== Brief ==
Every line in the records below with the string "linejoin" is to be copied out.

== Records for the exercise ==
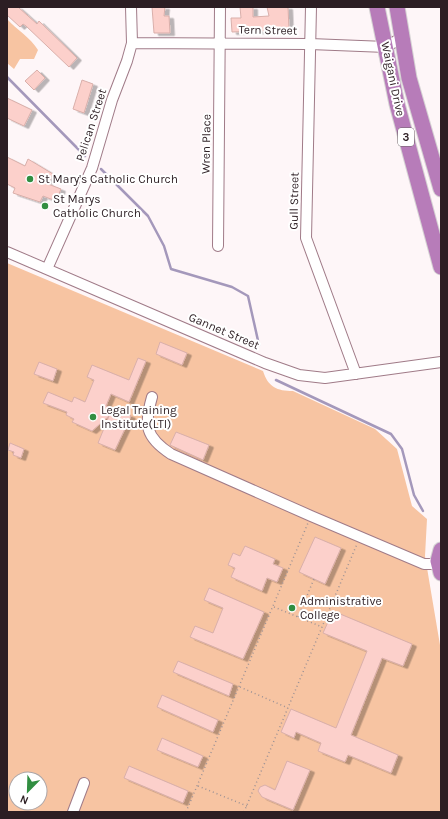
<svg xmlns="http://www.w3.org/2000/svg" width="448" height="819" font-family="Karla,sans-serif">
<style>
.green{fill:#f7c4a2;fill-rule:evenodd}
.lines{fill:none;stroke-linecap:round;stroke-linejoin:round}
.stream{stroke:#a498bb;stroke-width:2.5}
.building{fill:#fcd0cb;stroke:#d9afaa;filter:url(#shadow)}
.minor-casing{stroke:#a07b88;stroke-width:12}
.highway-casing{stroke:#d5d2d3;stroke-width:17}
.path{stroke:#9d9295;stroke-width:1.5;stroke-dasharray:1 3;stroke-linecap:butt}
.minor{stroke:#fff;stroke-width:10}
.highway{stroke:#b77cb9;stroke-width:15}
.poi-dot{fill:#318e41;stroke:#fff;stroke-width:1.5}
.labels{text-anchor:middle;stroke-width:4;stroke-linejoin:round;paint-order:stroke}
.shield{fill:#fff;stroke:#6b6265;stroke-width:1}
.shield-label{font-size:11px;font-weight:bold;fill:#2c1e23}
.street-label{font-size:12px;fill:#2c1e23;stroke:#fff}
.poi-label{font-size:12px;fill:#2c1e23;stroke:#fff;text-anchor:start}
</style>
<defs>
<filter id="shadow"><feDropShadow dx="4.5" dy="2.5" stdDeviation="0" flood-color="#0004"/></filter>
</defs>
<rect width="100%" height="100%" fill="#fef6f8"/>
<path class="green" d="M7 19C17 30 30 37 38 50L34 59H20L14 69 7 63Z
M7 263 263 371C268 387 277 391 293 391L375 429 397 449 412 506 427 519 425 556 441 651V812H7ZM16 779H40V803H16Z"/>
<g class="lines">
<path class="stream" d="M7 77 85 156
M101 169 148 216 164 246 171 269 232 287 248 296 259 345
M276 380 391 434 402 449 414 495 423 511"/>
</g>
<path class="building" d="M7 7H18L37 24 39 21 77 58 69 67 26 26 23 24 20 27 7 15Z
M152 7H165L164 16H169L170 33H154Z
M240 7H253V17L269 16 267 7H288L289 30 232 32 231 18H241Z
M37 70 45 78 34 90 25 81Z
M82 80 93 84 84 113 73 109Z
M7 98 32 110 24 126 7 118Z
M7 157 25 166 28 159 53 174 48 184 61 189 56 201 43 196 40 202 13 193 15 188 7 184Z
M160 342 187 353 182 365 156 354Z
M138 358 146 361 129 402 111 394 106 406 131 416 115 450 98 443 109 416 92 431 72 422 74 419 66 415 67 412 43 403 48 392 72 402 74 397 85 402 94 380 87 377 92 365 129 380Z
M39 362 57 369 53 381 34 374Z
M176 432 209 445 203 460 170 445Z
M10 443 24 449 21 458 13 455 14 452 8 450Z
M315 537 341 548 325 584 299 572Z
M245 546 275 559 273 564 283 568 277 582 267 578 262 591 231 577 235 568 228 565 233 553 240 556Z
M209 588 264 612 243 659 190 637 195 626 213 633 223 608 204 600Z
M333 611 412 644 403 666 382 658 351 735 398 755 391 773 348 755 345 762 318 751 321 743 296 732 294 738 281 732 291 709 336 728 367 651 323 633Z
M178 661 233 684 229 696 173 672Z
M162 695 218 720 213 732 157 707Z
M162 738 203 756 198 767 157 750Z
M287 761 310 770 293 810 262 797 258 791 260 787 265 785 275 790Z
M129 766 188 791 183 803 124 778Z"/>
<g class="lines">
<defs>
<path id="minor" d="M311 7 306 238 356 374
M132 43 310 44 386 47 401 38
M218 246 220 7
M7 252 265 363 299 375 325 378 441 362
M47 269 92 168 112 100 127 61 132 43 131 7
M152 397C144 425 145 437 171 454L311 516 424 564H438
M73 812 84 783"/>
<path id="highway" d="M377 7 397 104 441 267
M397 7 409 78 441 189
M441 550 438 561 441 573"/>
</defs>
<use href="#minor" class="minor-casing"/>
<use href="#highway" class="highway-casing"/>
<path class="path" d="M274 607 322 627
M298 617 314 579
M240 687 288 708
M198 786 247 806
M186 812 308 523
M244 812 357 544"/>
<use href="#minor" class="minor"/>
<use href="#highway" class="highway"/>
</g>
<g class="poi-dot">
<circle cx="30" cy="179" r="4"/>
<circle cx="45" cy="206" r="4"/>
<circle cx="93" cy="417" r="4"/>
<circle cx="292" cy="608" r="4"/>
</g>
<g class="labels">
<rect class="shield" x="398" y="128" width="16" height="18" rx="3"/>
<g class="shield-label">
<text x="406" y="141">3</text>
</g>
<g class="street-label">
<text transform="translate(268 30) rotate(1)" y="4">Tern Street</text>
<text transform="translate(393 79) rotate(78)" y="4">Waigani Drive</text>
<text transform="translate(91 125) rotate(-72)" y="4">Pelican Street</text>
<text transform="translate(206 144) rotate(-89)" y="4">Wren Place</text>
<text transform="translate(294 201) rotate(-89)" y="4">Gull Street</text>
<text transform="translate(224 331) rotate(23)" y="4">Gannet Street</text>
</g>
<g class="poi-label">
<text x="38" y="183">St Mary's Catholic Church</text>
<text x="53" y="203">St Marys<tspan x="53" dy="14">Catholic Church</tspan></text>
<text x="101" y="414">Legal Training<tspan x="101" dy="14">Institute(LTI)</tspan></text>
<text x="300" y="605">Administrative<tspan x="300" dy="14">College</tspan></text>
</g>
</g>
<rect width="448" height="819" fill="none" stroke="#2c1e23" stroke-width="16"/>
<g transform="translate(28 791) rotate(203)"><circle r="19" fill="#ffffff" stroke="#aba5a7"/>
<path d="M0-3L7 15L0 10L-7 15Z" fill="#318e41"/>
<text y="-6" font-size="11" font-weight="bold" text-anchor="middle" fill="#2c1e23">N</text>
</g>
</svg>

== Result below ==
.lines{fill:none;stroke-linecap:round;stroke-linejoin:round}
.labels{text-anchor:middle;stroke-width:4;stroke-linejoin:round;paint-order:stroke}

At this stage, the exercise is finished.